▸ Task description
Each line below with the word "right" needs to be copied.
>>>>
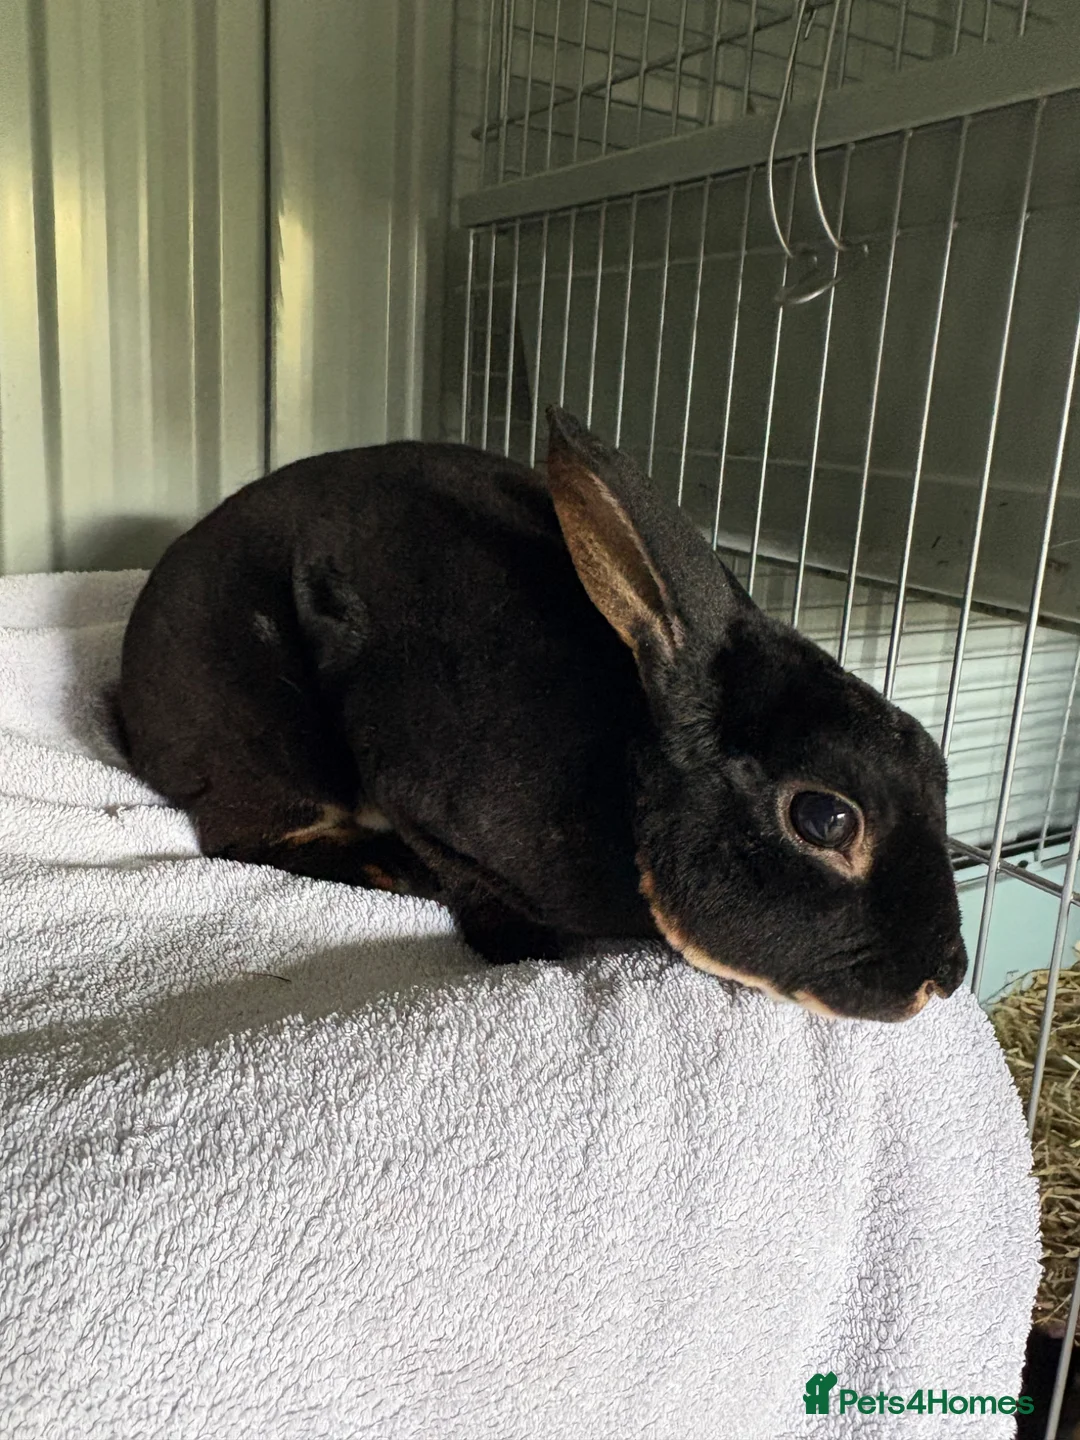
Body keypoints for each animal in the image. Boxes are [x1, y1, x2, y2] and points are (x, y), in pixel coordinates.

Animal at [119, 406, 967, 1022]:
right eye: (825, 819)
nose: (946, 977)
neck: (630, 785)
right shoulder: (417, 794)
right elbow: (464, 879)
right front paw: (527, 948)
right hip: (268, 741)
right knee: (242, 835)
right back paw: (384, 867)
<<<<
▸ Problem solution
right eye: (825, 819)
right shoulder: (417, 794)
right elbow: (464, 879)
right front paw: (527, 948)
right hip: (268, 741)
right knee: (242, 835)
right back paw: (384, 867)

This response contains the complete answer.